We have economic news due out today and it is as follows:
- Treasury Budget - -$113.0 Billion
Asian markets finished lower:
- All Ordinaries - down 1.47%
- Shanghai Composite - down 1.51%
- Nikkei 225 - down 0.18%
- NZSE 50 - down 0.34%
- Seoul Composite - down 0.59%
In Europe markets are lower this morning:
- CAC 40 - down 0.81%
- DAX - down 0.43%
- FTSE 100 - down 0.62%
- OSE - down 0.84%
Shares in JC Penney (JCP) were lower again on Monday as investors reacted to a debt downgrade from S&P and worry about the company's future. Investors pushed shares lower by $2.67 (12.94%) to close at $17.97/share on volume of 29.6 million shares during yesterday's session. The debt rating downgrade is just another sign that Wall Street has its doubts about the long-term viability of the company's business plan and whether it will even work in the short-term. These turnarounds take time, and that is something we have learned over the years investing in retailers, but trying to change the way operates and moving away from industry norms seems ill advised at this time. In the current economy couponing is a new trend and right at the peak of this popularity management decided to move the company away from their sales and instead just offer low prices every day. One does not out discount Wal-Mart (WMT).
One retailer that has turned it around is Gap (GPS) which has seen their shares outperform as their namesake brand has turned a corner by offering clothes people actually want. The company was once just as hopeless as JC Penney, but with the turnaround and now new store concept they are rolling out it reminds U.S. of the late 1990s when the company experienced tremendous growth and stock price appreciation. The company reports earnings on November 15th, and this is one of our favorite retail plays so we want investors to keep an eye on this one. It has been beating solidly on their quarterly results lately and it will be interesting to see just how well they did in the last quarter and their outlook going into the Christmas shopping season.
Gilead Sciences (GILD) shares led the way higher yesterday for the big biotech shares as the company's stock rose $8.92 (13.72%) to close at $73.93/share on volume of 30.8 million shares. The catalyst for this move was the results surrounding the company's Hepatitis C treatment from trials. The results are impressive and helped push the company to a new 52-week high, which coincidently was also an all-time high.

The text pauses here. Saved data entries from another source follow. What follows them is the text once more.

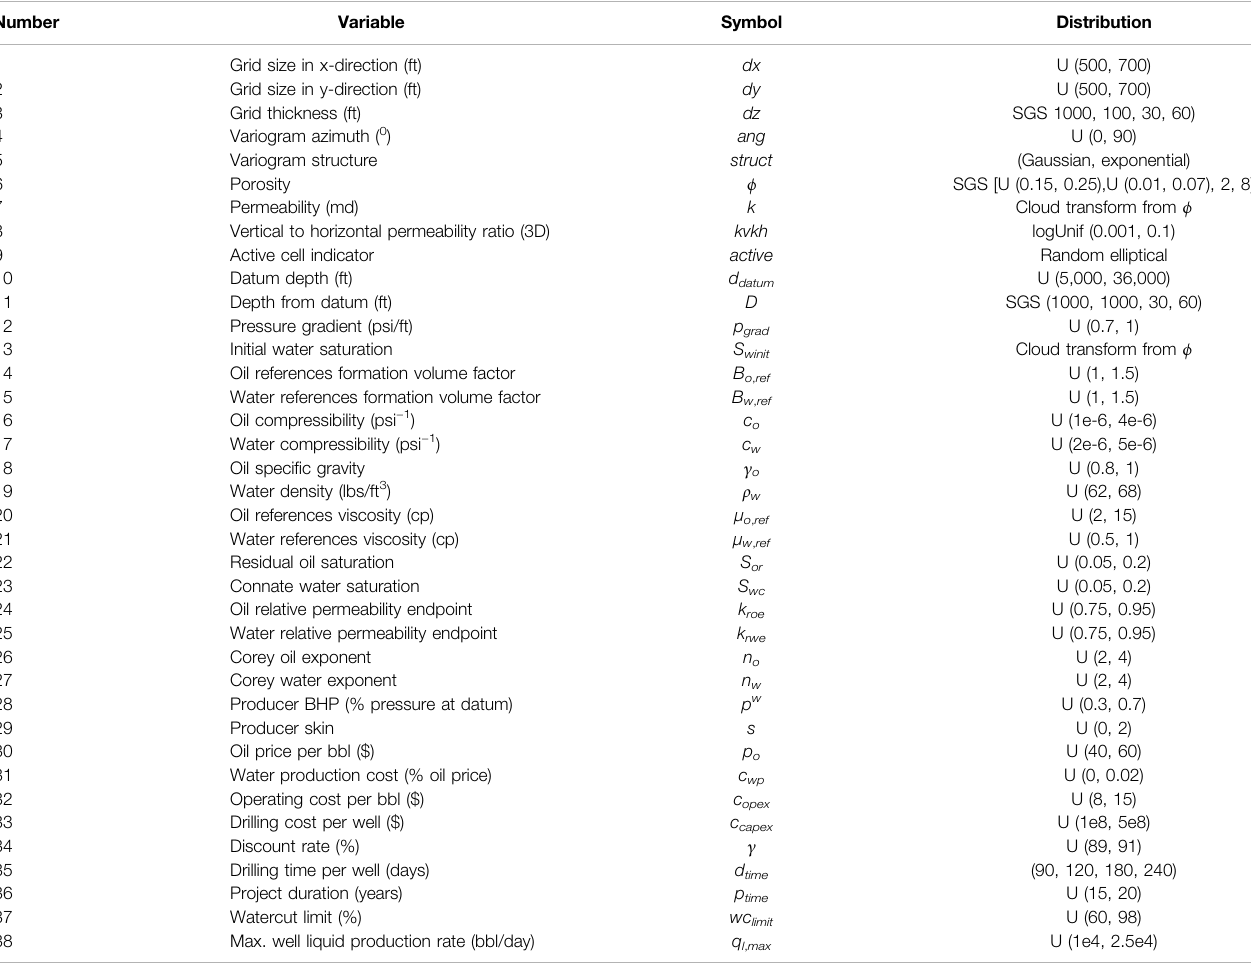
TABLE 1 | Distributionofparametersfor2Dand3Doil-water system fi eld developmentoptimization. U ( a , b )denotesuniformdistributionovertherangeof( a , b ).{ a 1 , a 2 , ... , a n } indicate uniform probability distribution over the n discrete options.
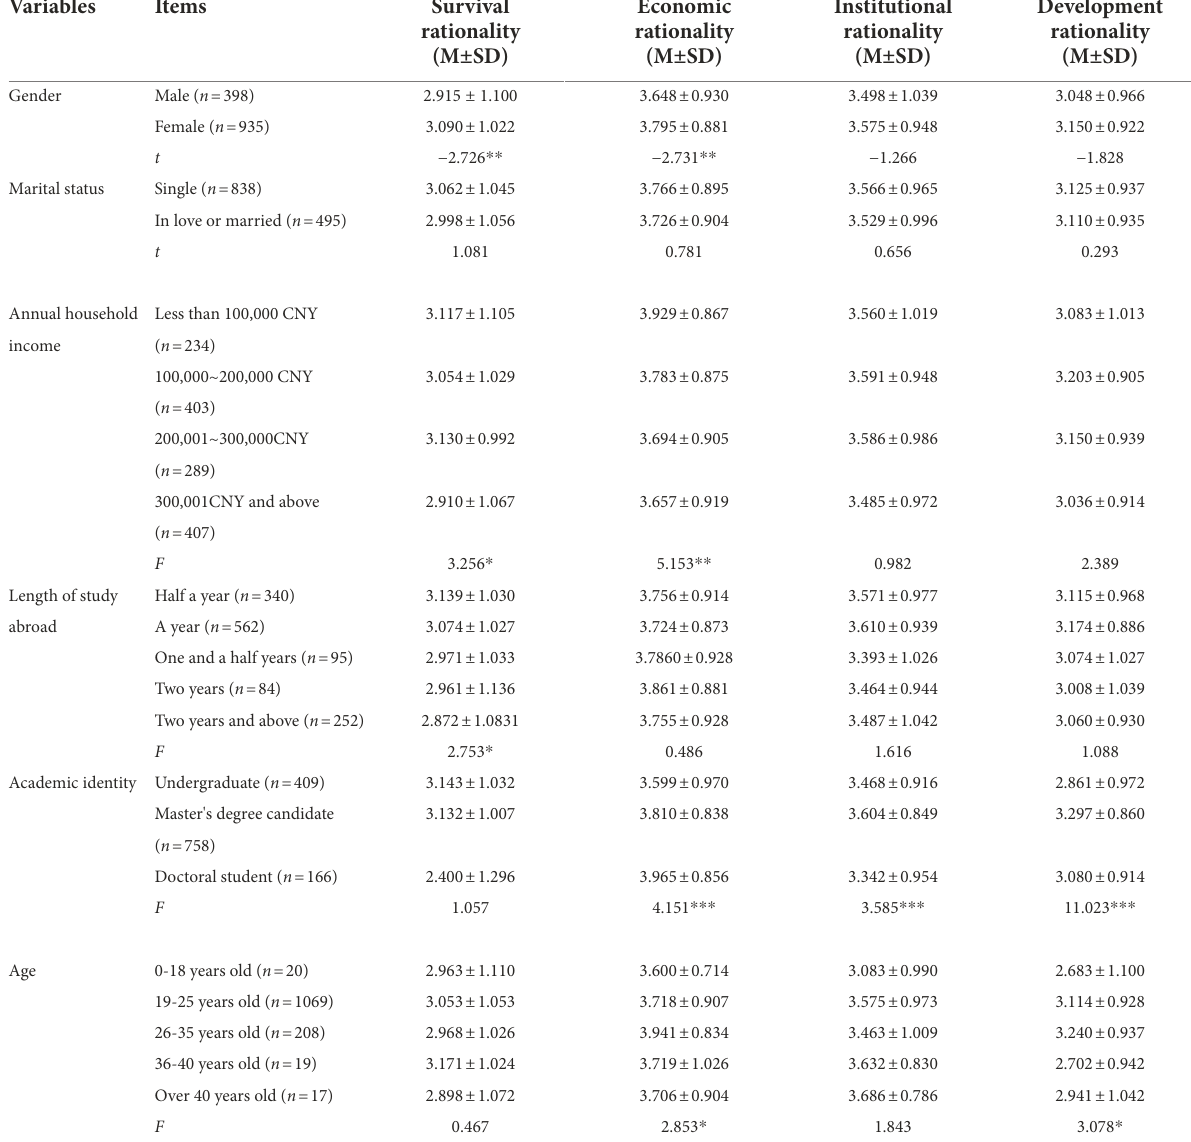
TABLE 5 Descriptive statistics and mean differences.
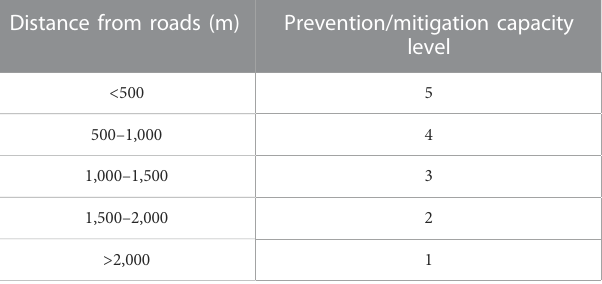
TABLE 6 Classi fi cations of distance from roads. Distance from roads (m)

Also rising off of results from studies was Celgene (CELG) which rose after the company announced that their drug Abraxane increased the life spans for pancreatic cancer patients. This is the latest cancer which the drug helps delay, and there are indications that the drug could help other patients suffering from other cancers. The company saw shares rise $4.16 (5.82%) to close at $75.66/share on volume of 7.6 million shares based on the news and this is further evidence that the acquisition of the company which created Abraxane is going to pay off as it is already approved to treat lung and breast cancer patients and we could see more added to that list should these positive late stage results continue.
Dendreon (DNDN) is a stock which has been beaten down by investors after disappointing operating results and is coming off of a decent quarter after hitting new lows. Yesterday investors were surprised as Needham came out and initiated coverage of the shares with a Buy rating. The company has a new Chief Executive Officer who should drive results in a positive manner and by all indications he has set the bar and expectations low in order to get the company on track to meet investors' expectations. Coming off of the lows this might be a name our readers who play the biotech sector want to look at.